What this task involves
The lines to copy from the listing below are those that contain the string "AvelowJwtAuthModule".

[[ Material for the task, beginning ]]

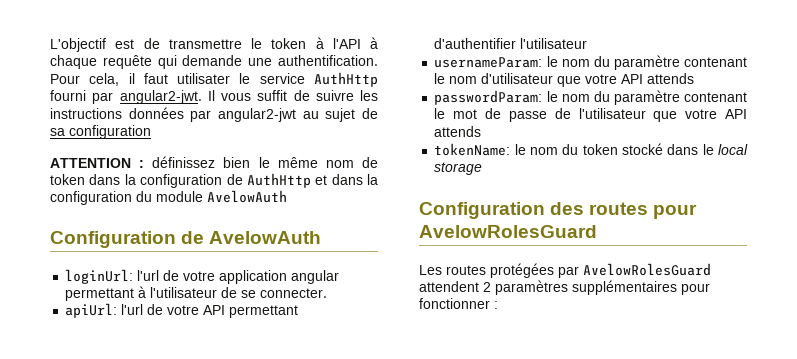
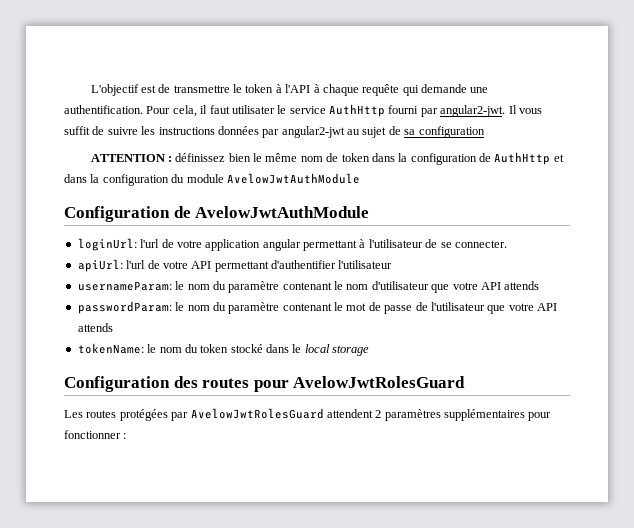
[207,190,287,203] AvelowAuth -> [226,173,360,184] AvelowJwtAuthModule
[209,231,322,244] AvelowAuth -> [195,206,370,218] AvelowJwtAuthModule
[419,225,597,238] AvelowRolesGuard -> [293,376,466,388] AvelowJwtRolesGuard
[583,263,711,276] AvelowRolesGuard -> [190,408,324,419] AvelowJwtRolesGuard

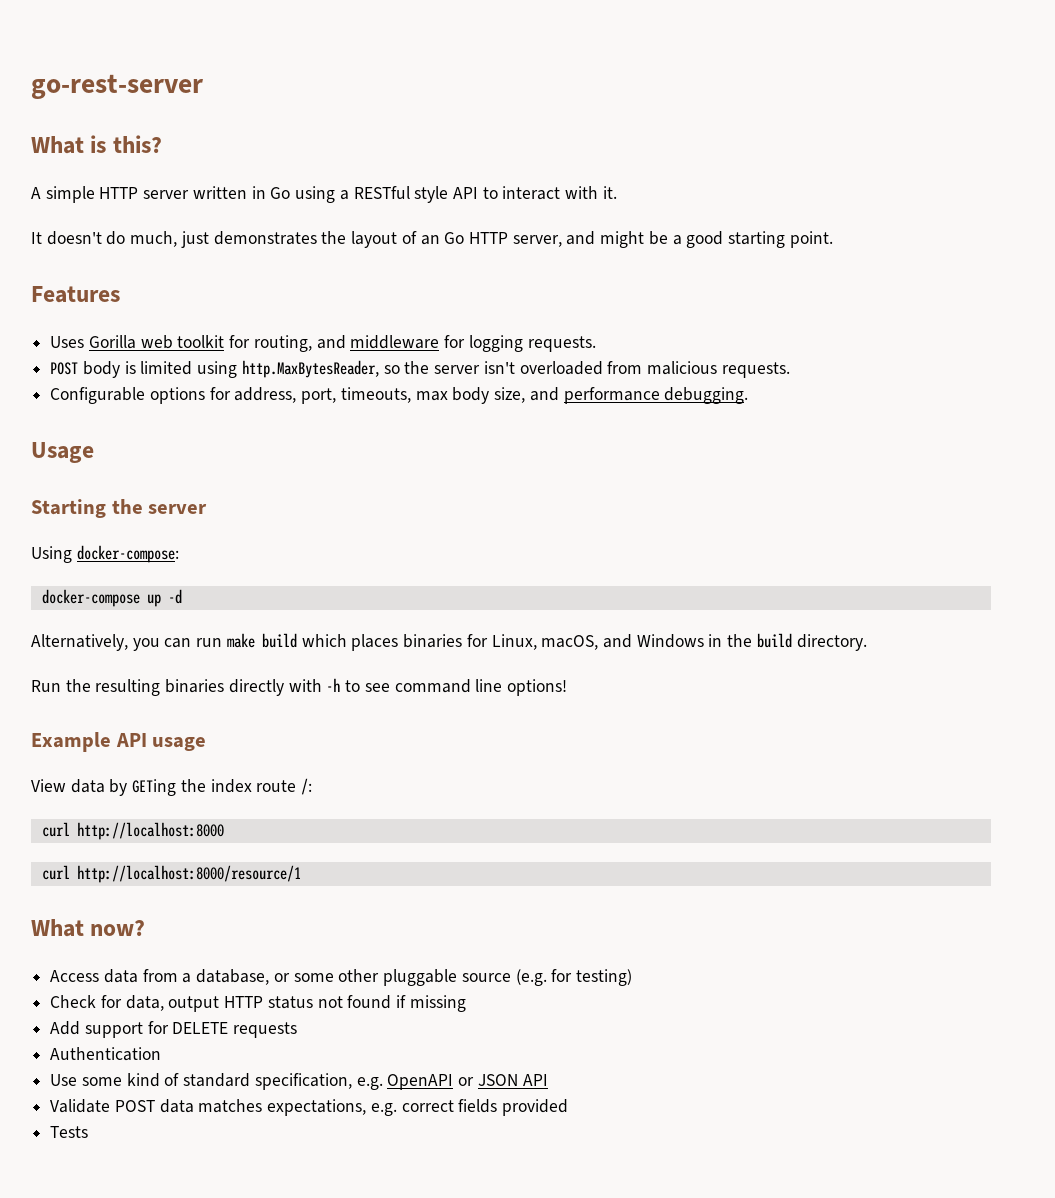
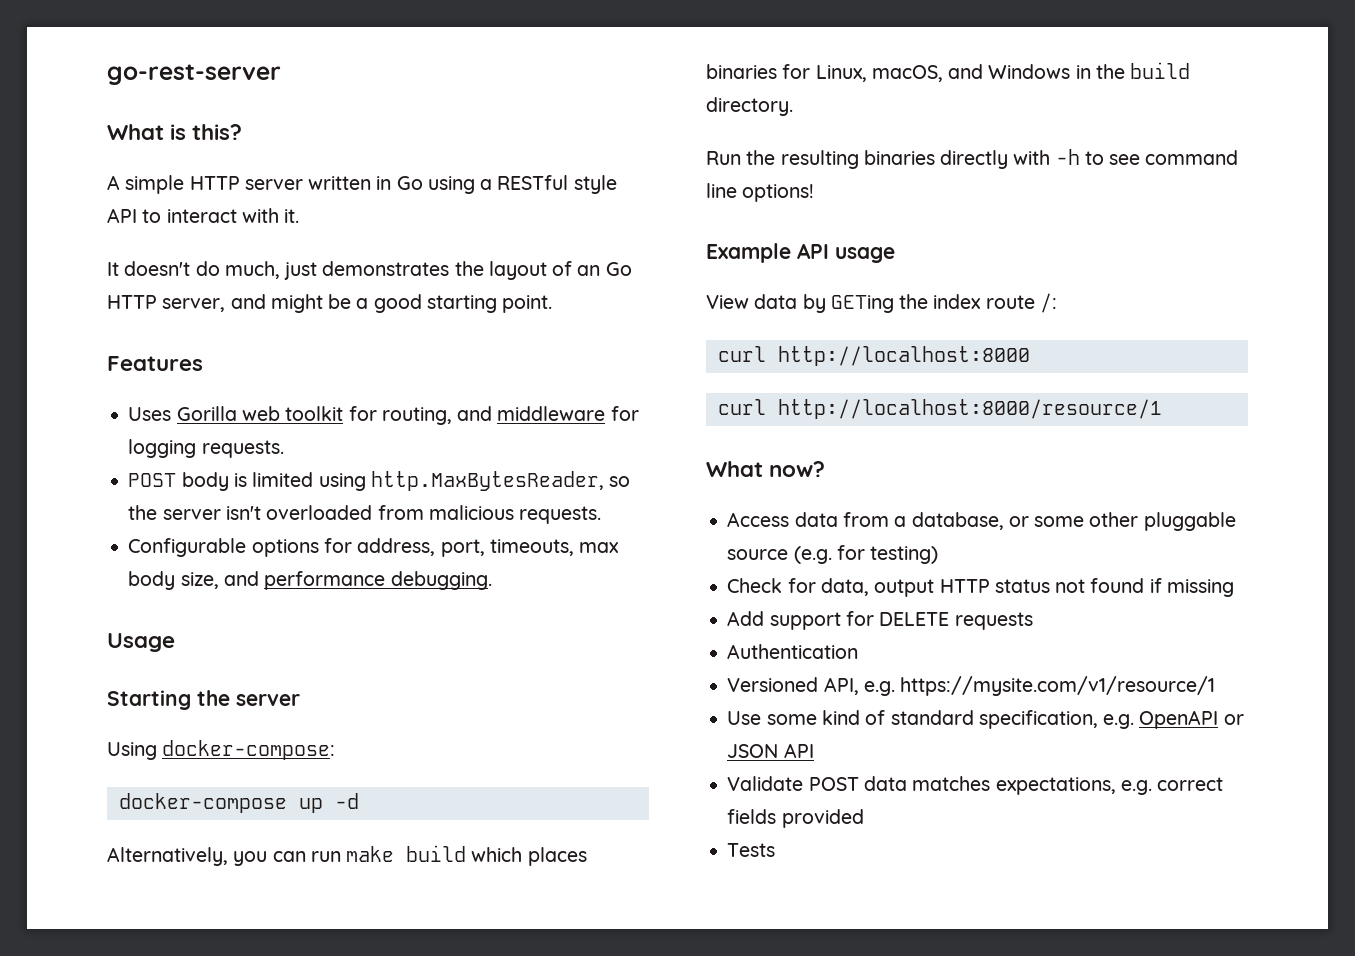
(162, 1054) none -> [727,676,1216,696] // Versioned API, e.g. https://mysite.com/v1/resource/1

[[ Material for the task, end ]]

Task solution
[207,190,287,203] AvelowAuth -> [226,173,360,184] AvelowJwtAuthModule
[209,231,322,244] AvelowAuth -> [195,206,370,218] AvelowJwtAuthModule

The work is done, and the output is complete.